Boulet : Comme beaucoup de dessinateurs de ma génération, j’ai été nourri à la BD franco-belge. On a découvert sur le tard les mangas et les comics. Jusqu’à 16-17 ans, je ne connaissais que le franco-belge et Fluide glacial. Après, je me suis tourné vers les mangas avec Akira, du côté américain Watterson et son Calvin et Hobbes. En fait, ma façon d’être influencé dans mes dessins fonctionne par cannibalisme, c'est-à-dire que lorsque je suis confronté à d’autres dessinateurs, je me mets à récupérer ce que je préfère chez eux. Finalement, ceux qui m’ont le plus influencé sont les personnes avec qui j’étais aux Arts déco comme Erwan Surcouf, Reno, Lisa Mandel, des personnes dont j’appréciais le boulot. Je récupérais quelque chose d’eux, jusqu’à même très récemment. J’ai travaillé sur le collectif Chicou Chicou chez Delcourt avec Aude Picault, Domitille Collardey et ceux-là m’ont énormément influencé. J’ai récupéré beaucoup de tics d’Aude, car c’est avec elle que je travaillais le plus. Je retrouve dans mon dessin les influences de tous ces gens.

On a parfois l’impression qu’avec toutes tes influences, notamment dans Notes, tu vas nous surprendre en changeant de style…
Boulet : C’est vrai que c’est assez marrant de ne jamais vraiment savoir vers quoi je vais partir. J’ai lu les Moebius comme L’incal et on peut plus dire qu’il m’a marqué, mais pas influencé. Maintenant que je me suis mis au dessin d’improvisation, c'est-à-dire sans crayonnés, je me rends compte qu’il m’a plus influencé que ce que je pensais. Pareil pour Quino, lorsque j’ai fait Chicou Chicou ou les forêts dans Raghnarok qui rappellent celles des Schtroumpfs. Personne ne sort un nouveau style : on identifie des chefs de file, mais il y a des gens qui sont influencés par les mêmes auteurs et qui au final se rapprochent.

© Boulet

Comment définirais-tu ton style ?
Boulet : Je ne sais pas, c’est plutôt une fusion entre le franco-belge et le manga. Même si aujourd’hui je ne me reconnais plus dans aucunes des deux écoles.

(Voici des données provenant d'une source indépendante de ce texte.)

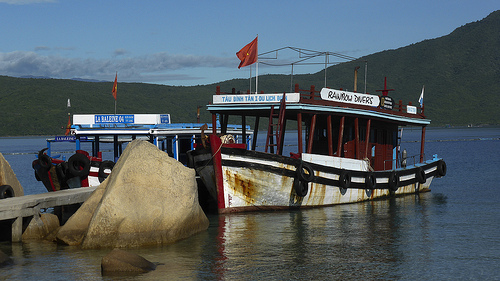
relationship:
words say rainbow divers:
[321, 89, 381, 106] [328, 92, 376, 105]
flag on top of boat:
[234, 40, 259, 69] [191, 36, 451, 214]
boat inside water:
[191, 36, 451, 214] [0, 129, 499, 278]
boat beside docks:
[191, 36, 451, 214] [3, 139, 208, 251]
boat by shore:
[191, 36, 451, 214] [4, 129, 256, 278]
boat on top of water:
[191, 36, 451, 214] [0, 129, 499, 278]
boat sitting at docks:
[191, 36, 451, 214] [3, 152, 202, 254]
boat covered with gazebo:
[191, 36, 451, 214] [252, 43, 371, 100]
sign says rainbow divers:
[212, 92, 295, 104] [328, 92, 376, 105]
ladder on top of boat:
[378, 77, 391, 103] [191, 36, 451, 214]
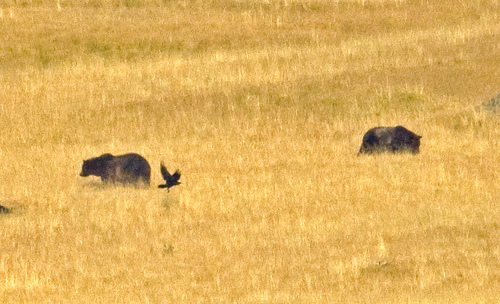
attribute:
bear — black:
[357, 125, 421, 155]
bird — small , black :
[143, 160, 191, 205]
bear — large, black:
[79, 147, 154, 182]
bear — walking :
[355, 124, 424, 158]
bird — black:
[155, 156, 184, 194]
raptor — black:
[151, 159, 188, 198]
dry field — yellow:
[244, 117, 289, 205]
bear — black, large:
[347, 108, 427, 169]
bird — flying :
[152, 165, 201, 195]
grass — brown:
[233, 167, 408, 281]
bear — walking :
[76, 150, 153, 187]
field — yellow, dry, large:
[1, 0, 498, 302]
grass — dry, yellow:
[14, 5, 496, 302]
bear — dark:
[356, 124, 421, 161]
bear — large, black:
[75, 151, 147, 187]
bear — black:
[351, 119, 433, 166]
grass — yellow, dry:
[211, 190, 361, 256]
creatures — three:
[36, 96, 442, 219]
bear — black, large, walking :
[80, 152, 150, 184]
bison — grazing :
[77, 153, 152, 186]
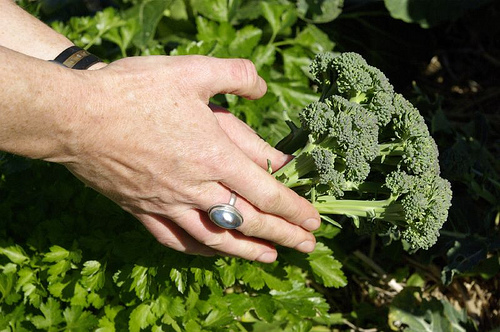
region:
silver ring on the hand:
[194, 176, 261, 241]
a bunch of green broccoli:
[251, 22, 473, 264]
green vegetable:
[256, 31, 473, 256]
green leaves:
[4, 216, 404, 329]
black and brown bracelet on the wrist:
[29, 26, 103, 86]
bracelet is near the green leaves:
[20, 33, 133, 93]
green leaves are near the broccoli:
[56, 4, 451, 326]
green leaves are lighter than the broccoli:
[64, 1, 447, 238]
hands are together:
[40, 11, 332, 277]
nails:
[290, 209, 324, 253]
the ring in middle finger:
[172, 155, 297, 324]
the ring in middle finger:
[118, 125, 333, 299]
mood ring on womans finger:
[208, 190, 247, 236]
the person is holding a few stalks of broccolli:
[76, 52, 466, 262]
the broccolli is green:
[308, 50, 458, 252]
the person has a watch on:
[45, 38, 107, 70]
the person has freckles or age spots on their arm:
[0, 48, 329, 277]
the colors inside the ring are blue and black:
[211, 206, 246, 231]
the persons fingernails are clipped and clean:
[301, 216, 321, 232]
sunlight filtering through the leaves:
[439, 281, 487, 317]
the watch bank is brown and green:
[51, 43, 107, 69]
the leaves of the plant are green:
[47, 247, 77, 265]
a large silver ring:
[128, 130, 273, 252]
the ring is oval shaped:
[163, 173, 357, 288]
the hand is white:
[62, 49, 388, 325]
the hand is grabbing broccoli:
[64, 22, 473, 279]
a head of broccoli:
[204, 11, 476, 221]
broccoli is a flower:
[130, 30, 487, 300]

Notes rassemble les travaux publiés sur ton blog. Penses-tu que ce médium apporte quelque chose à la bande dessinée ?
Boulet : Je m’en fous, je n’ai pas l’impression d’avoir quelque chose de spécial à apporter à la bande dessinée. Je fais mon métier et j’espère que cela plaira aux gens. Quant à savoir si Internet va apporter quelque chose à la BD, honnêtement je m’en fous. Internet, de manière égoïste, me plait. La vie d’auteur de BD est ennuyeuse au possible. On passe 6 mois enfermé chez soi, avant d’attendre des mois avant que son album ne soit imprimé, puis encore des mois avant d’avoir des retours de lecteurs ou de critiques. Ce métier est horrible. On dessine d’une manière très informelle. Ce dessin-écriture amené par les Sfar, Trondheim est aujourd’hui admis. Pour moi, la BD se fait sur des carnets, mal assis, on n’est plus obligé d’avoir des planches hyper chiadées. Pour moi, le net est un moyen de diffusion rapide et me permet de voir mon travail immédiatement commenté. Cela me semble une méthode moins autiste.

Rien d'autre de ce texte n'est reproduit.